[mythtv-users] 2 TB Hard Drive Recommendations

Brian Wood beww at beww.org
Mon Dec 6 14:59:49 UTC 2010


On Monday, December 06, 2010 07:40:32 am Jay Ashworth wrote:
> ----- Original Message -----
> 
> > From: "Simon Hobson" <linux at thehobsons.co.uk>
> > 
> > Jean-Yves Avenard wrote:
> > >so two drives out of 6 dying in 18 months, so close to each other
> > >isn't that great.
> > 
> > That's one of the problems where the idea of RAID breaks down. You
> > buy a set of disks (same make and model, possibly even from the
> > same manufacturing batch), stuff them in an enclosure, and run
> > them for the same power on hours, doing the same usage profile -
> > ie they are run under near identical conditions. That means the
> > failures are liable to be less distributed temporally than you
> > might be thinking.
> > 
> > So you've massively increased the chance of two (or more)
> > simultaneous failures.
> > 
> > I saw that in one of our Unix servers at my last job. A drive
> > failed, and it took our maintainers a while to get a replacement
> > because they struggled to understand that they can't supply any
> > old "9GB drive" and it must be at least the same number of blocks
> > as the smallest in the array. By the time it did get replaced, two
> > more were showing an increasing error count and I think we
> > replaced 3 in an array of 4 ! For that reason, I've always setup
> > my arrays to use a bit less than the full disk to allow for a
> > slightly smaller drive as a replacement.
> 
> <rant>
> 
> If you buy *anything*, hard disks for a RAID, redundant power
> supplies, or what have you, where "pull a unit and replace it" is a
> fix...
> 
> and you do not buy the spare unit at build time, test it, bag it, and
> stick it on a shelf, you're just fooling yourself.
> </rant>
> 
> If you're really motivated about this, you can buy 6 drives for your
> RAID5, and rotate one in every 3 months.  That will spread your
> failures, too.

Also remember that no matter how good your RAID array is, it is *not* a 
backup solution.
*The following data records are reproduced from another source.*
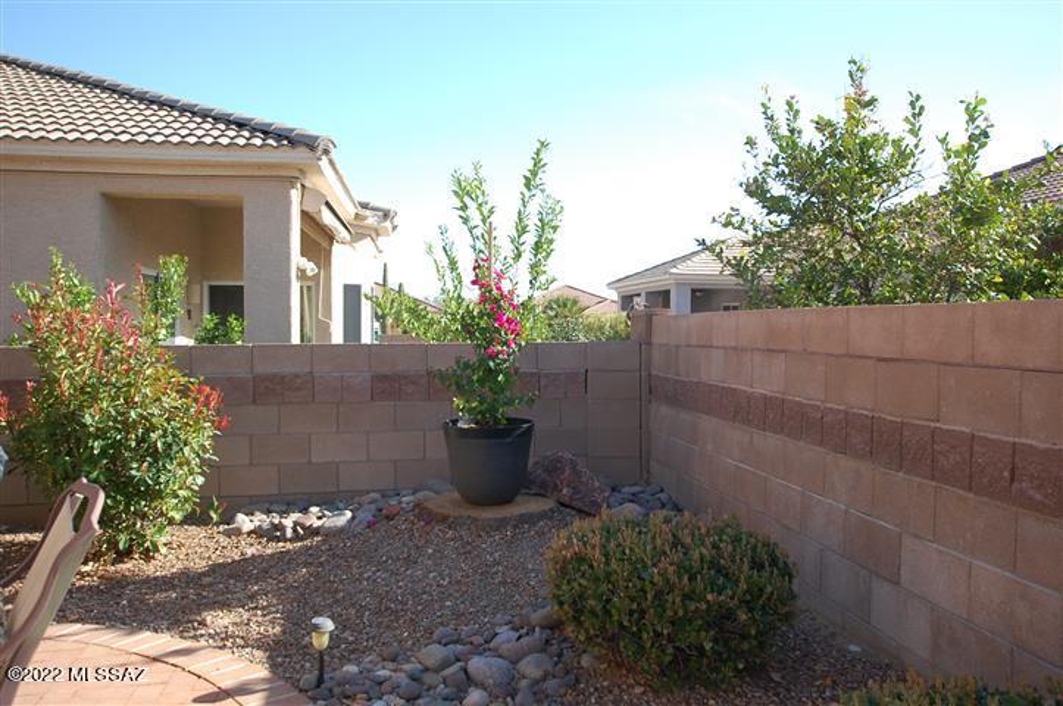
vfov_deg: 43.5
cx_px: 532
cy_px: 353
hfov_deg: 62.0
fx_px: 885
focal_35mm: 30
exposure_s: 1/160
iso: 200
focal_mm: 20
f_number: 6.3
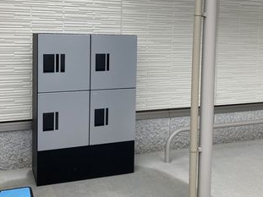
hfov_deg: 42.1
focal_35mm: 45
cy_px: 59
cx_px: 136
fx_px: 342
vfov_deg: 31.8
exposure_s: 1/585
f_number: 1.8
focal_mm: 3.99
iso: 20
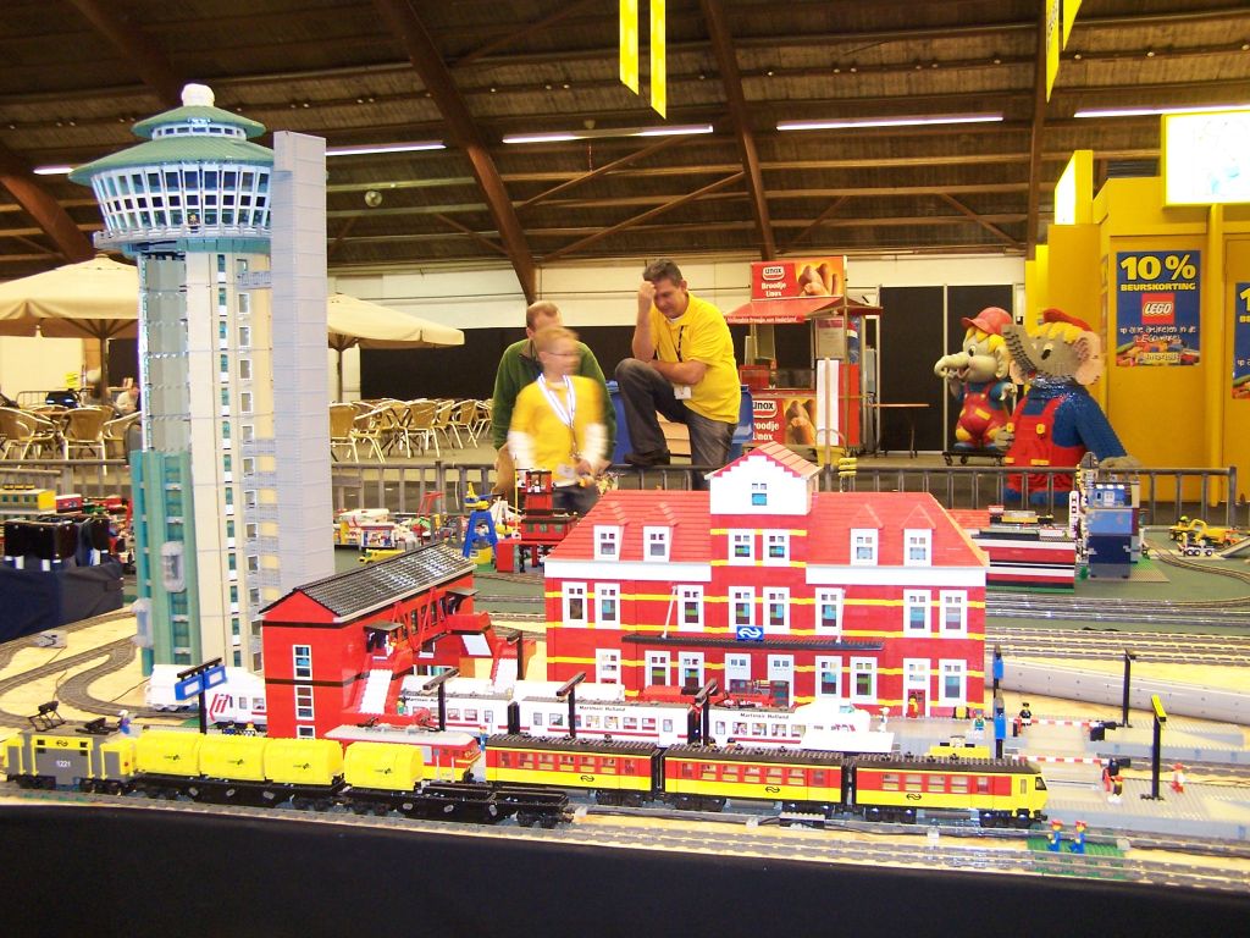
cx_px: 625
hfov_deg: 49.0
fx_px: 1372
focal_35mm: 38
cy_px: 469
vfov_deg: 37.7
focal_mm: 6.3
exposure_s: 1/6
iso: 140
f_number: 2.8
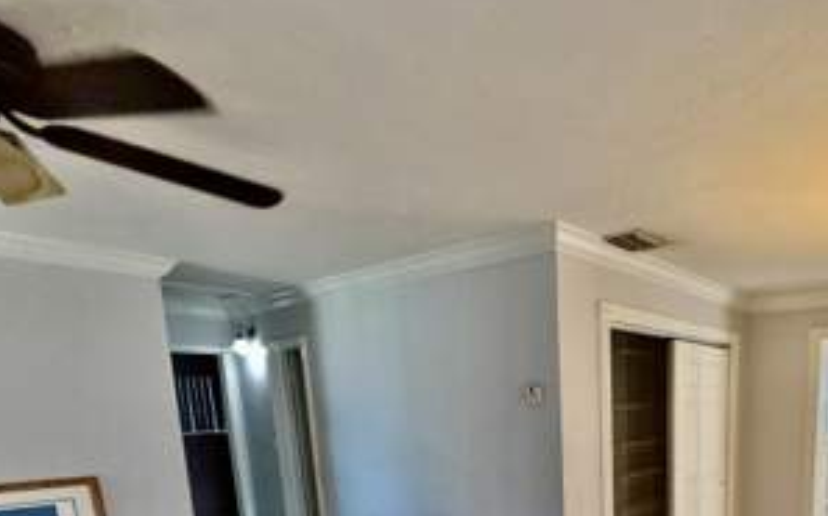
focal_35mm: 24
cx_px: 652
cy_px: 487
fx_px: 541
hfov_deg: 68.3
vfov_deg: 45.1
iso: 320
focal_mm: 2.22
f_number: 2.2
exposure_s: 1/120
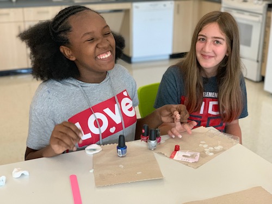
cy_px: 102
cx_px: 136
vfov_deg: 28.0
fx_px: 409
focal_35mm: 52
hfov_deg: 36.8
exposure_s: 1/60
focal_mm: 6
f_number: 2.4
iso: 320
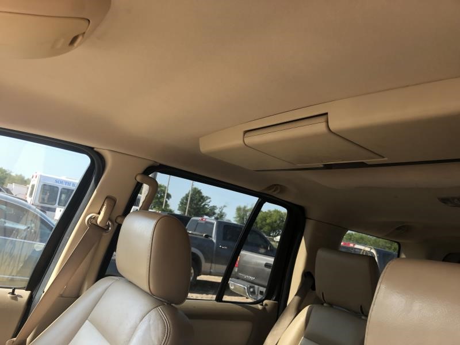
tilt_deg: +9.7
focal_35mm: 28
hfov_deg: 63.4
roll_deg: -9.1
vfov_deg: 49.7
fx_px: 372
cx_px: 230
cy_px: 172
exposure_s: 1/133
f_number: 1.8
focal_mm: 3.99
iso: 20
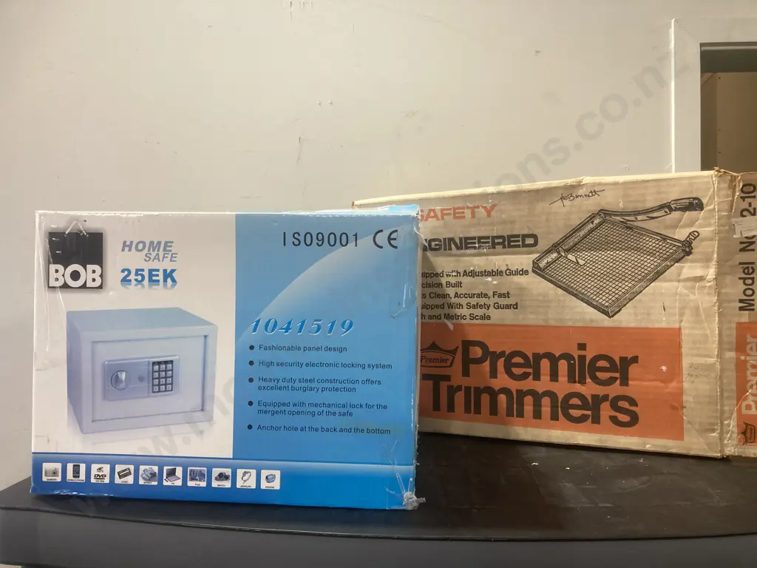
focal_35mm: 28
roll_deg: -1.5
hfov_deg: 63.4
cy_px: 284
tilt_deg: +3.5
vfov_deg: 49.7
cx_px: 378
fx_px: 612
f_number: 1.8
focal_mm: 3.99
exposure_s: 1/50
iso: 100
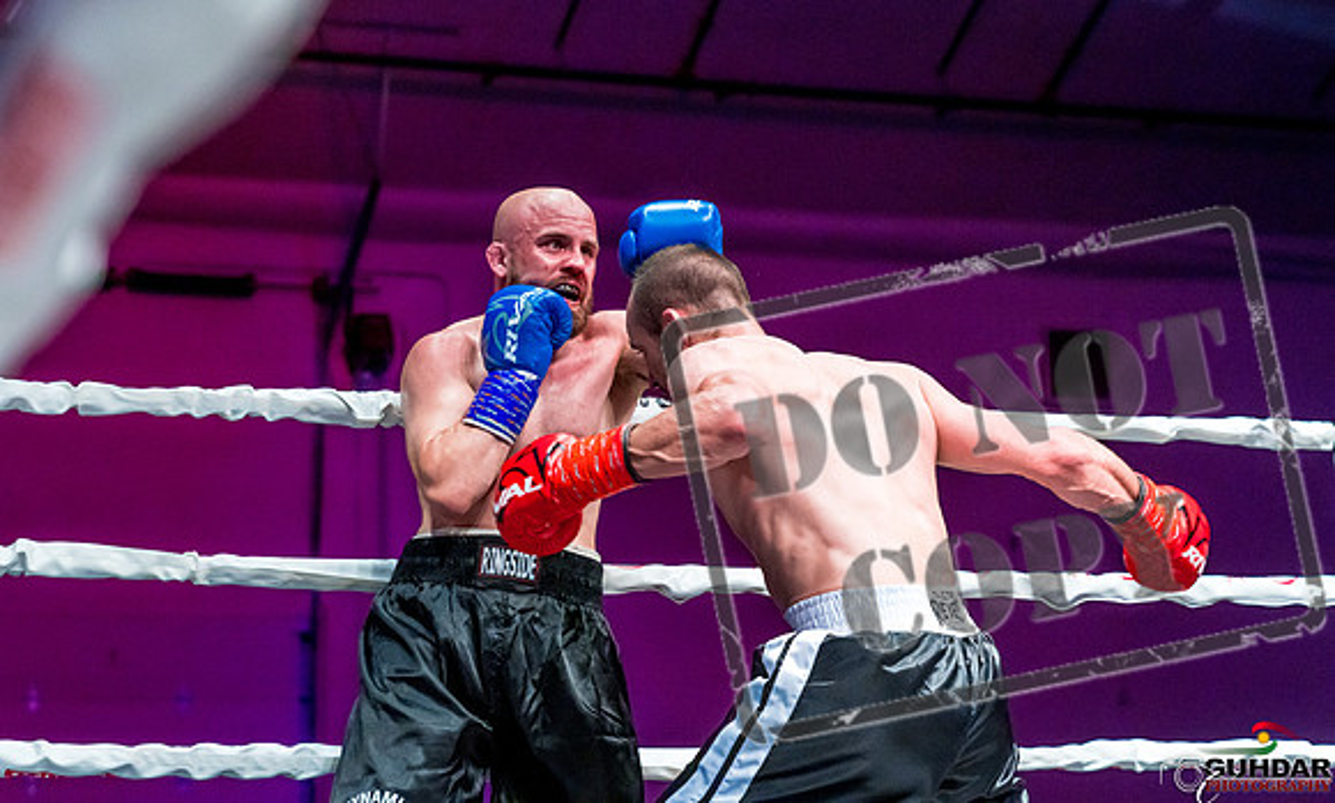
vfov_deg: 15.5
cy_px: 297
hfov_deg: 25.5
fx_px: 2952
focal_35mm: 82
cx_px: 614
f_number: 4
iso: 4000
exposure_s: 1/1000
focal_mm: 70
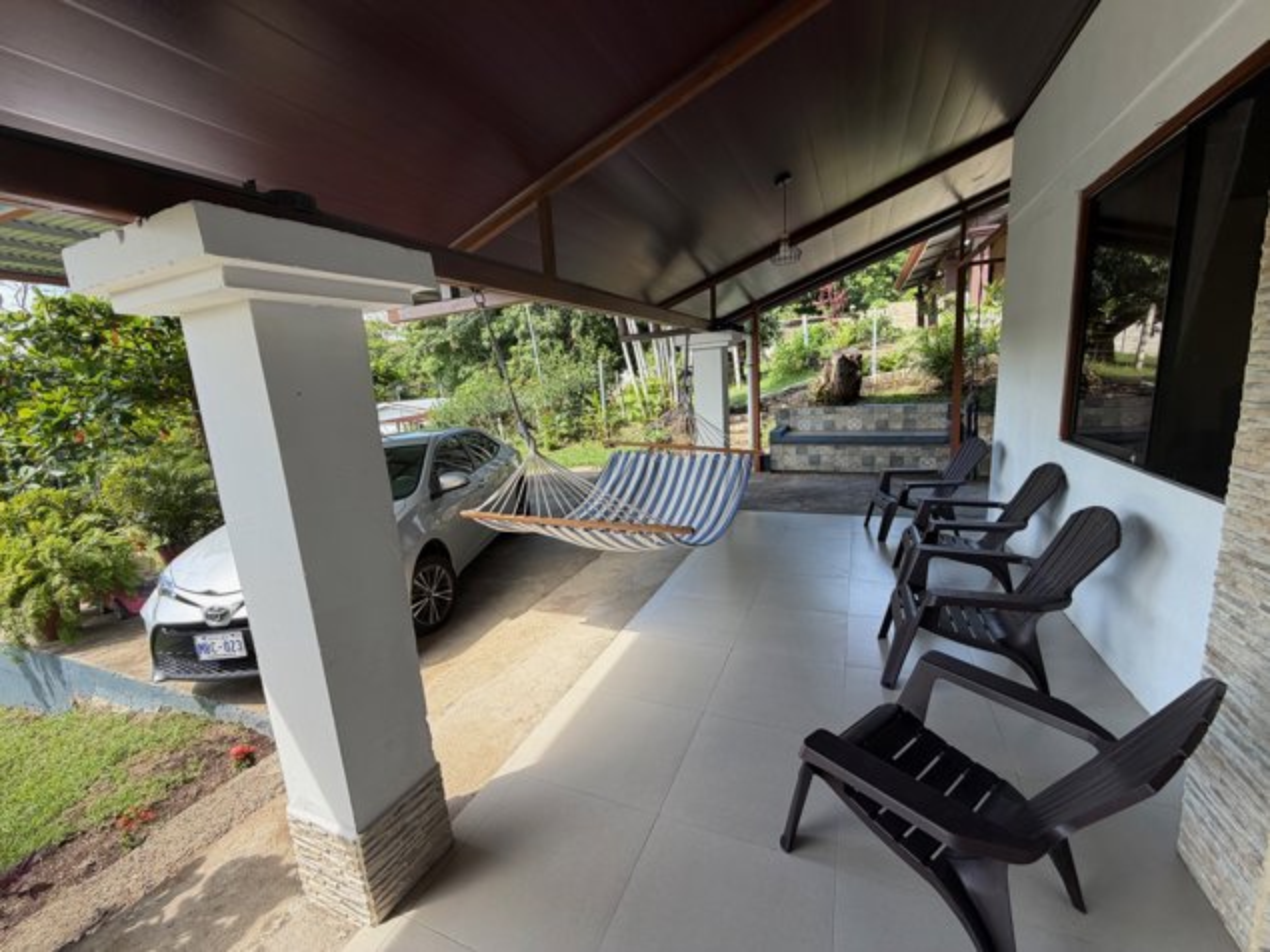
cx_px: 635
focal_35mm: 14
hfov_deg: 102.1
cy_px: 476
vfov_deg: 85.7
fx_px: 514
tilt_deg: -10.4
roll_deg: +3.0
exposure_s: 1/182
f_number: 2.2
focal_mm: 2.22
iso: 40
It's a system to minimize (not eliminate) problems 
caused by drive failures, it does not back up your data, or in any way 
protect you from accidentally rm-ing your data into oblivion.

Spreading the load among several drives can also improve both read and 
write performance.

Of course everyone knows all this, but too many people think RAID is the 
solution to data loss, which it isn't, only regular backups can do that.

But since Myth is only television, I wouldn't worry too much.